Моим основным следователем был подполковник Цветаев, но на допросы собирались часто и другие подполковники и полковники, настроенные предельно цинично. Галкин по сравнению с ними казался пастушком из условной пасторали. Они матерились, ерничали. “Смотри, он впал в космополитизм”, — говорил один другому про меня. “А космополитизм — это и есть национализм, а ты думал — нет? (это уже обращение ко мне) Ты знаешь еврейских писателей? Нет? А еврейскую литературу?.. Вот, кто знает еврейскую литературу!” — Указательный палец в сторону Цветаева, который, видимо, вел дела сидевших под следствием еврейских писателей (впоследствии расстрелянных). Угрожали сгноить меня в карцере, отправить туда, “куда Макар телят не гонял”, “уходить” меня в шахте на Воркуте, еще дополнительно заняться со мной на “даче” (то есть в Сухановке) и т. п. Недели две мне не давали спать, держа по ночам на допросах, но не били, может быть, потому, что у меня была подписана статья об окончании следствия еще в Петрозаводске, а для открытия нового следствия не было уж совсем никаких данных.

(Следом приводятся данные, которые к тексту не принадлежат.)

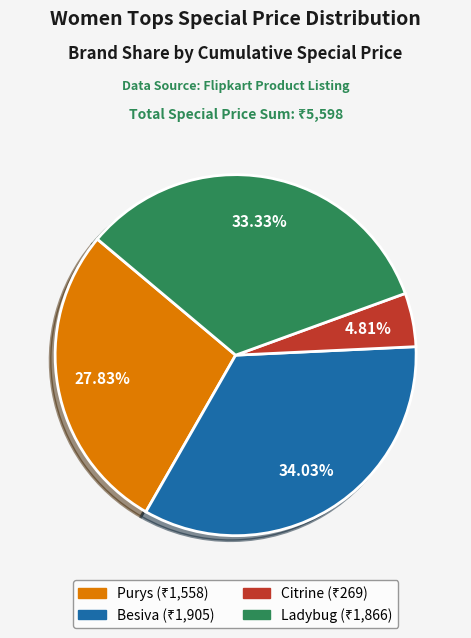

Does any single category account for the majority?

No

Наконец, меня оставили в покое и одновременно перевели из Лефортовской тюрьмы в Бутырскую, где я просидел затем в одной и той же камере девять месяцев, причем последние пять с половиной — в полном одиночестве. Следствия больше фактически не было. Всего один раз меня вызвали к следователю уже не из отдела по особо важным делам, а из пятого отдела, где подполковник Красовский (при Хрущеве он стал, кажется, секретарем парткома “органов”) заявил мне, что по его мнению я не “разоружился”. После этого у меня было свидание с отцом, во время которого отец всячески намекал, что меня, возможно, скоро освободят. Я, разумеется, этому не верил, так как не понимал, откуда может прийти освобождение.
Через несколько дней после этого меня вызвали в какой‑то дальний кабинет в Бутырке, и человек в форме довольно мягко стал меня расспрашивать о здоровье и в особенности о том, нет ли у меня галлюцинаций или других психически ненормальных явлений. Я сказал, что ничего такого у меня нет. Через день меня снова привели в тот же кабинет, где теперь, кроме военного врача, был и какой‑то пожилой мужчина в штатском. Этот мужчина спросил меня: “На что жалуетесь?” — “Ни на что.” — “Так почему же вы подавали на психиатрическую экспертизу?” — “Я никогда не подавал такого заявления”. — “Хорошо, идите”.
Я сообразил, что, вероятно, такое заявление подала моя мать, рассчитывая на помощь своей двоюродной сестры — крупнейшего психиатра Ленинграда.
Больше меня никуда не водили. Только один раз я сам попросился к зубному врачу. Когда меня привели в зубоврачебный кабинет, то глазам моим предстала очень молодая, красивая и нарядно одетая женщина — небесное видение в бутырском аду. Рядом вертелся развязный зубной техник. Когда техник удалился в соседнюю комнату, красотка подошла ко мне и прежде, чем смотреть мне в рот, сказала нежным голоском: “У Вас такой грустный вид. Вам, вероятно, тяжко”. Зная грубоватую сухость и жесткость тюремных врачей, я был потрясен этим нежным голосом и этим сочувственным вопросом. Что‑то сделав с моим зубом (не помню уже, в чем там было дело), небесная фея вывела меня из кабинета и, показав на гнусную будку — бокс, сказала все тем же нежным голоском: “Простите, пожалуйста, Вам придется здесь немножко подождать”, — и своими пальчиками ловко заперла будку снаружи. Я сидел там, ошарашенный, в ожидании конвоира.